## [What is being asked]
Output the listing exactly, without its pictures.

## [Exercise data]
################

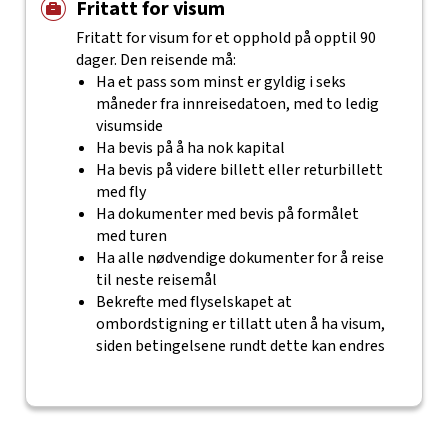
Fritatt for visum
Fritatt for visum for et opphold på opptil 90
dager. Den reisende må:
Ha et pass som minst er gyldig i seks
måneder fra innreisedatoen, med to ledig
visumside
Ha bevis på å ha nok kapital
Ha bevis på videre billett eller returbillett
med fly
Ha dokumenter med bevis på formålet
med turen
Ha alle nødvendige dokumenter for å reise
til neste reisemål
Bekrefte med flyselskapet at
ombordstigning er tillatt uten å ha visum,
siden betingelsene rundt dette kan endres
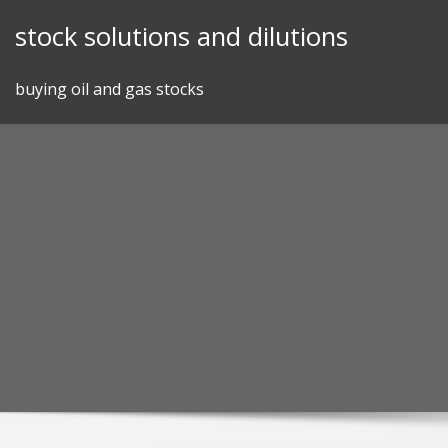
Skip
stock solutions and dilutions
to
content
buying oil and gas stocks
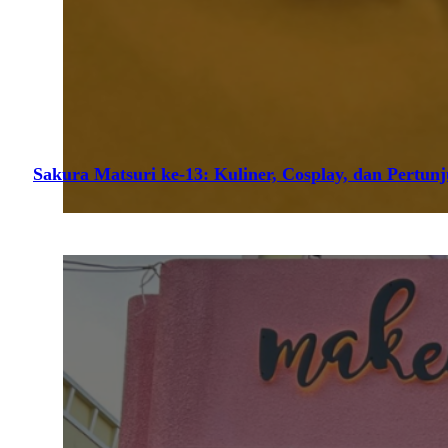
Sakura Matsuri ke-13: Kuliner, Cosplay, dan Pertun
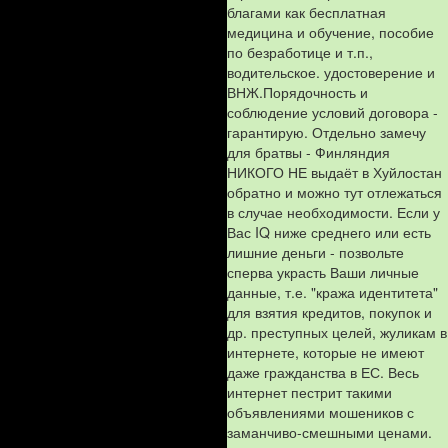
благами как бесплатная
медицина и обучение, пособие
по безработице и т.п.,
водительское. удостоверение и
ВНЖ.Порядочность и
соблюдение условий договора -
гарантирую. Отдельно замечу
для братвы - Финляндия
НИКОГО НЕ выдаёт в Хуйлостан
обратно и можно тут отлежаться
в случае необходимости. Если у
Вас IQ ниже среднего или есть
лишние деньги - позвольте
сперва украсть Ваши личные
данные, т.е. "кража идентитета"
для взятия кредитов, покупок и
др. преступных целей, жуликам в
интернете, которые не имеют
даже гражданства в ЕС. Весь
интернет пестрит такими
объявлениями мошеников с
заманчиво-смешными ценами.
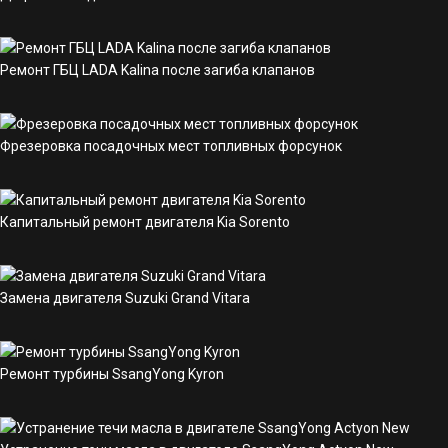
Ремонт ГБЦ LADA Kalina после загиба клапанов
Фрезеровка посадочных мест топливных форсунок
Капитальный ремонт двигателя Kia Sorento
Замена двигателя Suzuki Grand Vitara
Ремонт турбины SsangYong Kyron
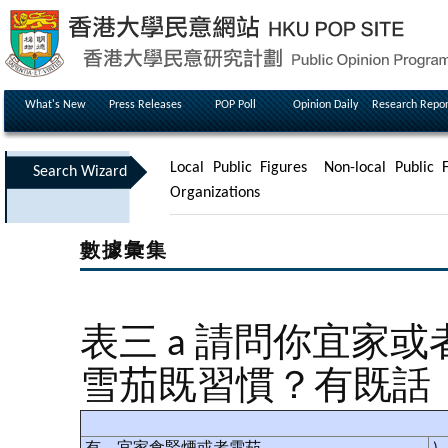
What's New
Press Releases
POP Poll
Opinion Daily
Research Repor
Local Public Figures
Non-local Public F
Search Wizard
Organizations
數據彙集
表三 a 請問你宜家
雪茄既習慣？有既話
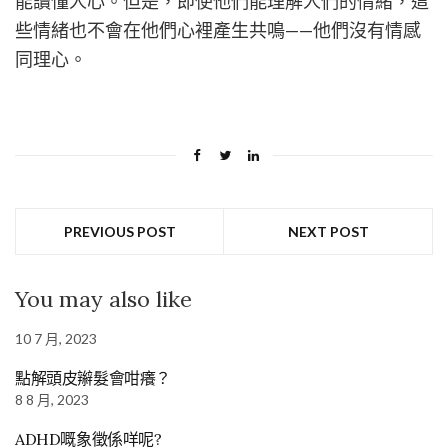
能讀懂人心。但是，即使他們能理解人們的情緒，這
些情緒也不會在他們心裡產生共鳴——他們沒有情感
同理心。
PREVIOUS POST
NEXT POST
You may also like
10 7 月, 2023
點解頭皮辮髮會咁癢？
8 8 月, 2023
ADHD嘅象徵係咩呢?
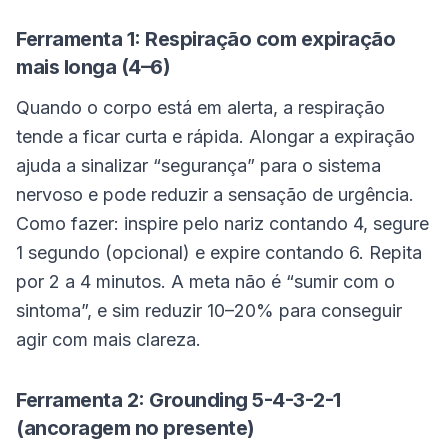
Ferramenta 1: Respiração com expiração
mais longa (4–6)
Quando o corpo está em alerta, a respiração
tende a ficar curta e rápida. Alongar a expiração
ajuda a sinalizar “segurança” para o sistema
nervoso e pode reduzir a sensação de urgência.
Como fazer: inspire pelo nariz contando 4, segure
1 segundo (opcional) e expire contando 6. Repita
por 2 a 4 minutos. A meta não é “sumir com o
sintoma”, e sim reduzir 10–20% para conseguir
agir com mais clareza.
Ferramenta 2: Grounding 5-4-3-2-1
(ancoragem no presente)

################

## [Your solution]
Fritatt for visum
Fritatt for visum for et opphold på opptil 90
dager. Den reisende må:
Ha et pass som minst er gyldig i seks
måneder fra innreisedatoen, med to ledig
visumside
Ha bevis på å ha nok kapital
Ha bevis på videre billett eller returbillett
med fly
Ha dokumenter med bevis på formålet
med turen
Ha alle nødvendige dokumenter for å reise
til neste reisemål
Bekrefte med flyselskapet at
ombordstigning er tillatt uten å ha visum,
siden betingelsene rundt dette kan endres
Skip
stock solutions and dilutions
to
content
buying oil and gas stocks
Sakura Matsuri ke-13: Kuliner, Cosplay, dan Pertun
благами как бесплатная
медицина и обучение, пособие
по безработице и т.п.,
водительское. удостоверение и
ВНЖ.Порядочность и
соблюдение условий договора -
гарантирую. Отдельно замечу
для братвы - Финляндия
НИКОГО НЕ выдаёт в Хуйлостан
обратно и можно тут отлежаться
в случае необходимости. Если у
Вас IQ ниже среднего или есть
лишние деньги - позвольте
сперва украсть Ваши личные
данные, т.е. "кража идентитета"
для взятия кредитов, покупок и
др. преступных целей, жуликам в
интернете, которые не имеют
даже гражданства в ЕС. Весь
интернет пестрит такими
объявлениями мошеников с
заманчиво-смешными ценами.
Ремонт ГБЦ LADA Kalina после загиба клапанов
Фрезеровка посадочных мест топливных форсунок
Капитальный ремонт двигателя Kia Sorento
Замена двигателя Suzuki Grand Vitara
Ремонт турбины SsangYong Kyron
What's New
Press Releases
POP Poll
Opinion Daily
Research Repor
Local Public Figures
Non-local Public F
Search Wizard
Organizations
數據彙集
表三 a 請問你宜家
雪茄既習慣？有既話
能讀懂人心。但是，即使他們能理解人們的情緒，這
些情緒也不會在他們心裡產生共鳴——他們沒有情感
同理心。
PREVIOUS POST
NEXT POST
You may also like
10 7 月, 2023
點解頭皮辮髮會咁癢？
8 8 月, 2023
ADHD嘅象徵係咩呢?
Ferramenta 1: Respiração com expiração
mais longa (4–6)
Quando o corpo está em alerta, a respiração
tende a ficar curta e rápida. Alongar a expiração
ajuda a sinalizar “segurança” para o sistema
nervoso e pode reduzir a sensação de urgência.
Como fazer: inspire pelo nariz contando 4, segure
1 segundo (opcional) e expire contando 6. Repita
por 2 a 4 minutos. A meta não é “sumir com o
sintoma”, e sim reduzir 10–20% para conseguir
agir com mais clareza.
Ferramenta 2: Grounding 5-4-3-2-1
(ancoragem no presente)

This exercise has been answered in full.